***** BRANO

Non bisogna confondere L’ombra di Mordor con Le ombre di Mordor.
La vita di un ramingo non è mai stata facile. I Dúnedain più “fortunati” sono abbandonati al freddo delle montagne ove dimorano le grandi aquile, tra le ombre del monte Guerrinferno e le minacciose rovine di Angmar, quelli sfortunati sono condannati a sopravvivere alle minacce del sud, a poche miglia dal Cancello Nero e dall’oscuro signore stesso. Talion era un ranger di Gondor, viveva con la propria famiglia in prima linea per difendere i popoli liberi della Terra di Mezzo, ma ora la sua famiglia non esiste più e lui è condannato a non potersi ricongiungere a loro fintanto che il suo desiderio di vendetta non sarà appagato.
La Mano Nera e il suo plotone Uruk-Hai hanno distrutto la sua esistenza, trucidato i suoi cari e privato della vita, ma lui è stato sottratto violentemente alla morte quando il suo sangue ancora colava sul fetido fango del campo di battaglia; un innominato spettro elfico ha raccolto le sue membra defunte e si è unito a lui, formando un immortale duo non-morto pronto a decimare le armate di Sauron.
La Terra di Mezzo: l’ombra di Mordor ha inizio così, con un protagonista sconfitto che deve fare fede al suo nome dimostrando che nomen omen (“Talion” deriva dalla celebre lex talionis ed è forma contratta del termine anglosassone retaliation), ma anticipiamo sin da subito che la forza del prodotto non sia insita nella lineare trama e che vi siano ben poche evoluzioni. Il personaggio principale corrisponde al profilo del guerriero stereotipato che non brilla per caratterizzazione e il suo amichevole spettro non se la passa meglio, colpito com’è dalla comunissima amnesia che pare essere la risposta a ogni problema di trama videoludica.

**********
***** DATI REGISTRATI

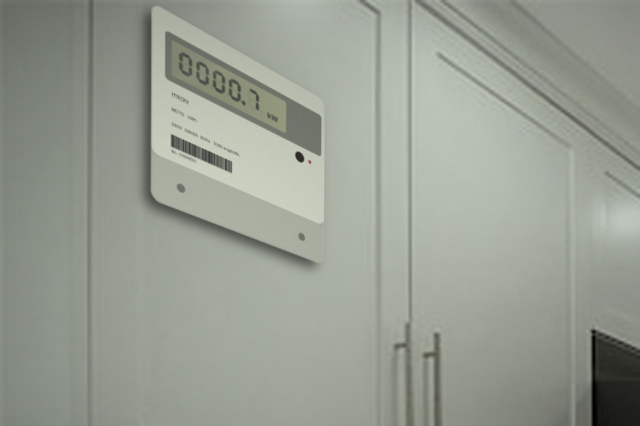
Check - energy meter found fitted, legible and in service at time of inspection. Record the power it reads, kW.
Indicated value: 0.7 kW
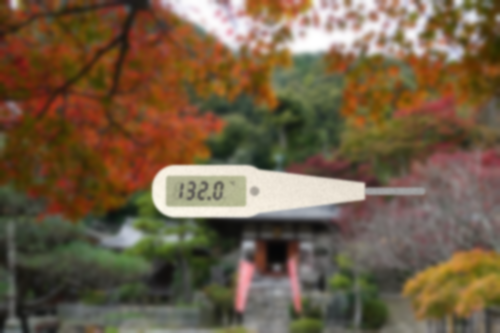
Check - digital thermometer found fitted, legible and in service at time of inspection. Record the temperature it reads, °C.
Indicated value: 132.0 °C
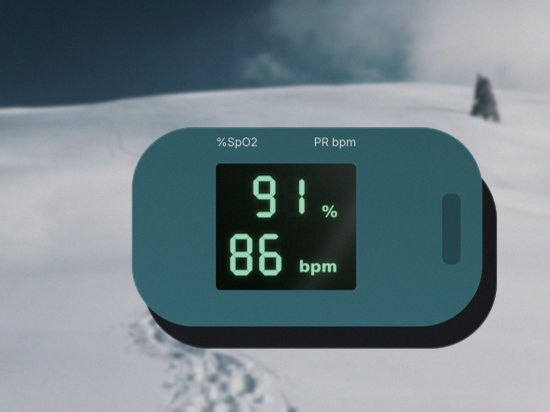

**********

[CONSEGNE]
(A) Rispondi brevemente a queste domande sul brano:
(i) Di dove era ranger Talion?
(ii) Chi ha distrutto l'esistenza di Talion insieme al suo plotone Uruk-Hai?
(iii) Da quale celebre legge deriva il nome "Talion"?
(B) Ripeti il passo del brano che comincia con "Non bisogna confondere" e termina con "non sarà appagato.".

[RISPOSTE ALLE CONSEGNE]
(A)
(i) Di Gondor.
(ii) La Mano Nera.
(iii) Dalla lex talionis.

(B)
Non bisogna confondere L’ombra di Mordor con Le ombre di Mordor.
La vita di un ramingo non è mai stata facile. I Dúnedain più “fortunati” sono abbandonati al freddo delle montagne ove dimorano le grandi aquile, tra le ombre del monte Guerrinferno e le minacciose rovine di Angmar, quelli sfortunati sono condannati a sopravvivere alle minacce del sud, a poche miglia dal Cancello Nero e dall’oscuro signore stesso. Talion era un ranger di Gondor, viveva con la propria famiglia in prima linea per difendere i popoli liberi della Terra di Mezzo, ma ora la sua famiglia non esiste più e lui è condannato a non potersi ricongiungere a loro fintanto che il suo desiderio di vendetta non sarà appagato.